From The New York Times:
A couple of weeks ago, while I was out of town on business, our cat, Cleo, died of liver failure. My husband and daughter buried her in the backyard, not far from the grave of our other cat, Manny, who had died just a few months earlier of mouth cancer. Cleo was almost 16 years old, she’d been sick, and her death was no surprise. Still, when I returned to a home without cats, without pets of any sort, I was startled by my grief — not so much its intensity as its specificity. It was very different from the catastrophic grief I’d felt when I was 19 and my father died, and all sense, color and flooring dropped from my days.

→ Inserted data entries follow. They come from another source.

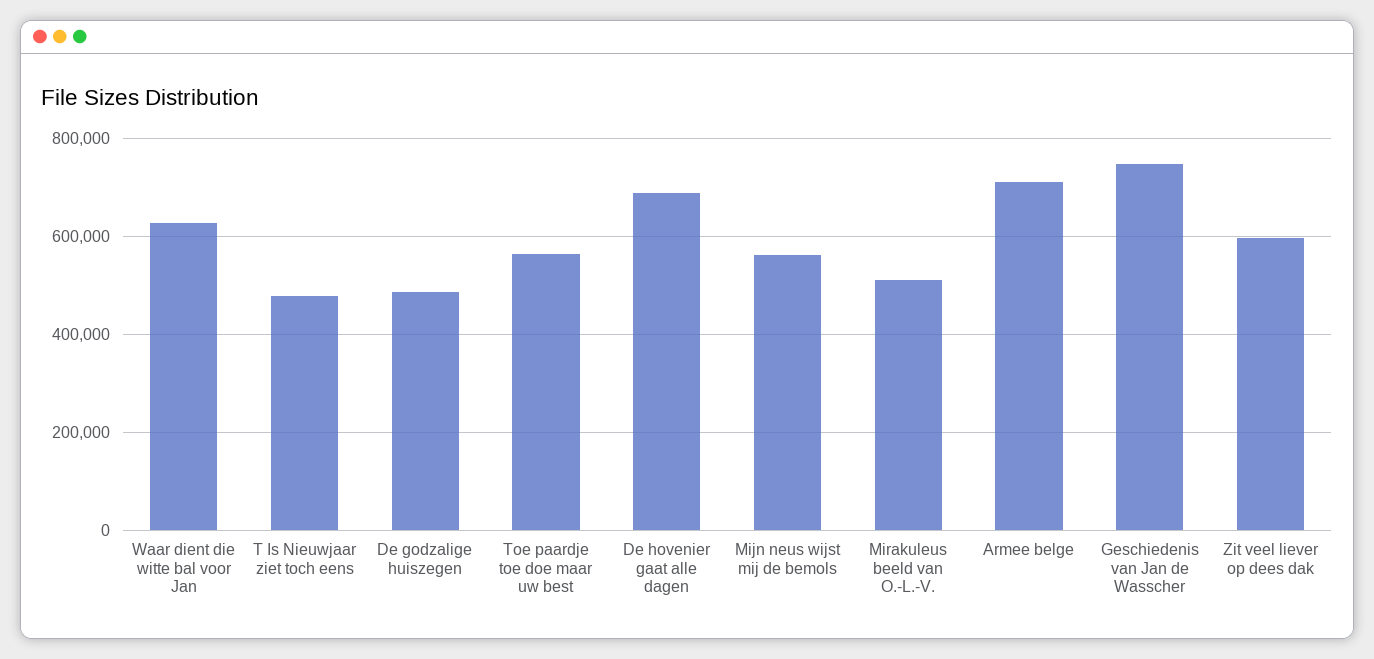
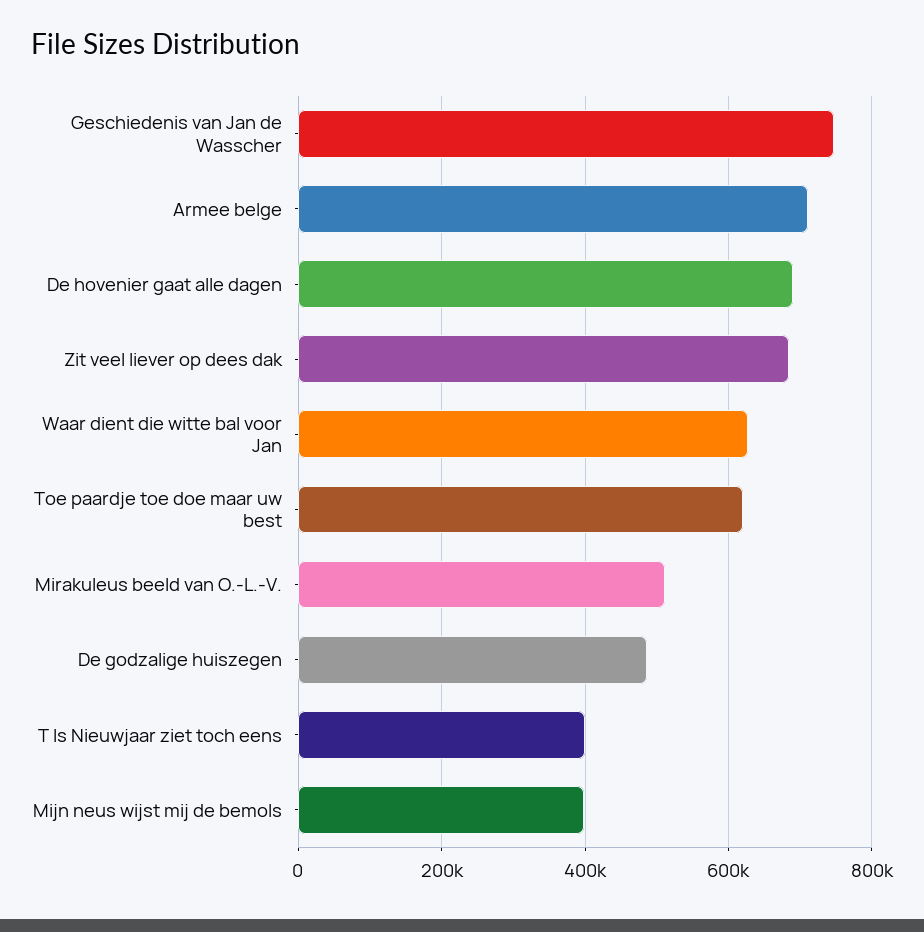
T Is Nieuwjaar ziet toch eens: 480000 -> 400000
Toe paardje toe doe maar uw best: 560000 -> 620000
Mijn neus wijst mij de bemols: 560000 -> 400000
Zit veel liever op dees dak: 600000 -> 680000

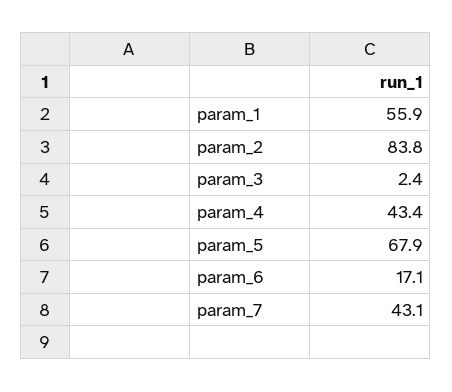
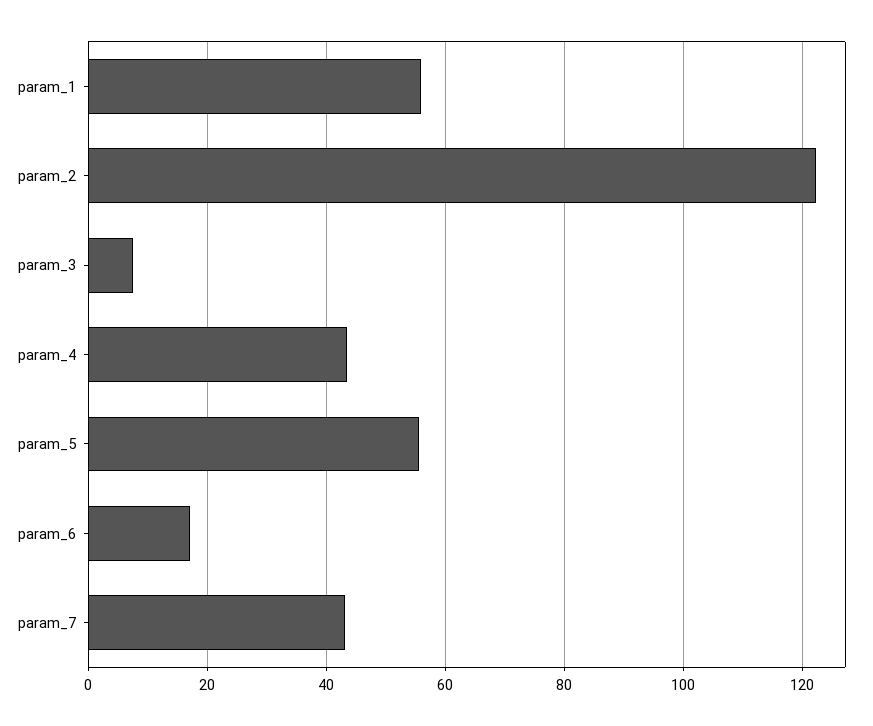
param_2: 83.8 -> 122
param_3: 2.4 -> 8
param_5: 67.9 -> 56

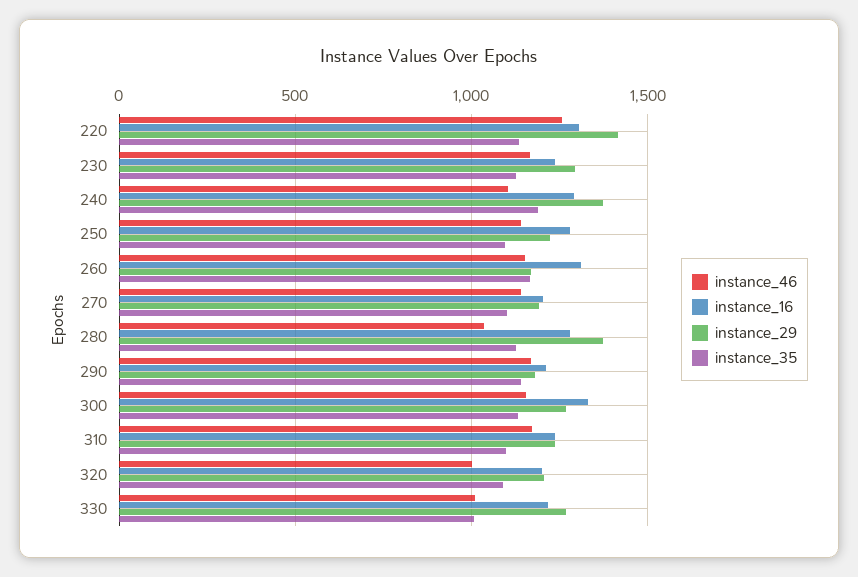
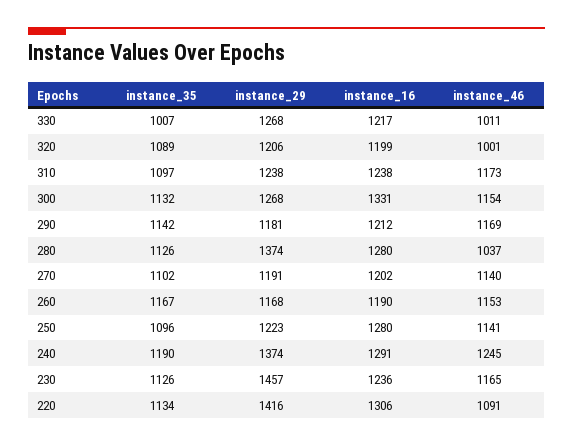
instance_46, 220: 1250 -> 1091
instance_29, 230: 1300 -> 1457
instance_46, 240: 1100 -> 1245
instance_16, 260: 1300 -> 1190

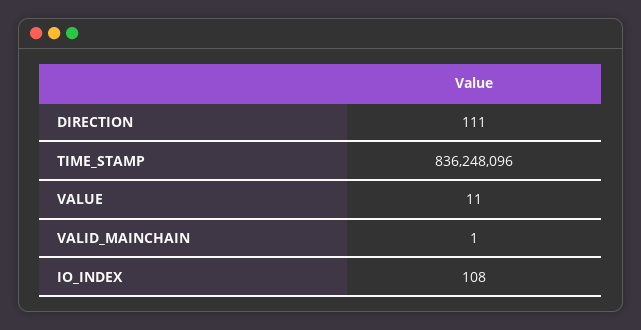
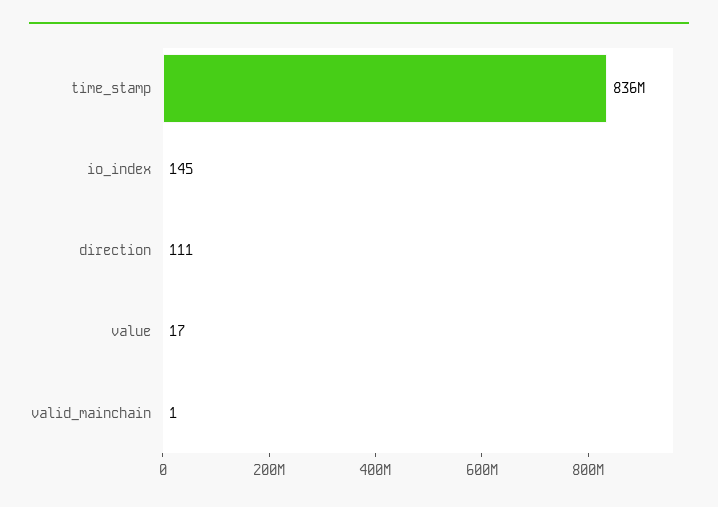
VALUE: 11 -> 17
IO_INDEX: 108 -> 145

This was a sorrow of details, of minor rhythms and assumptions that I hadn’t really been aware of until, suddenly, they were disrupted or unmet. Hey, I’m opening the door to the unfinished attic now. Doesn’t a cat want to try dashing inside to roll around in the loose wads of insulation while I yell at it to get out of there?
I’ve just dumped a pile of clean laundry on the bed and I’m starting to fold it. Why aren’t the cats jumping up for a quick sit? Don’t they know everything is still warm? We expect the bonds between children and parents, or between lovers or close friends, to be fierce and complex, and that makes them easy to understand. We expect the bonds between people and their pets to be simple and innocent, an antidote to human judgment and the fog of human speech, and that can make the bond paradoxically harder to track or explain. How do we feel about the nonhuman animals whose company we crave?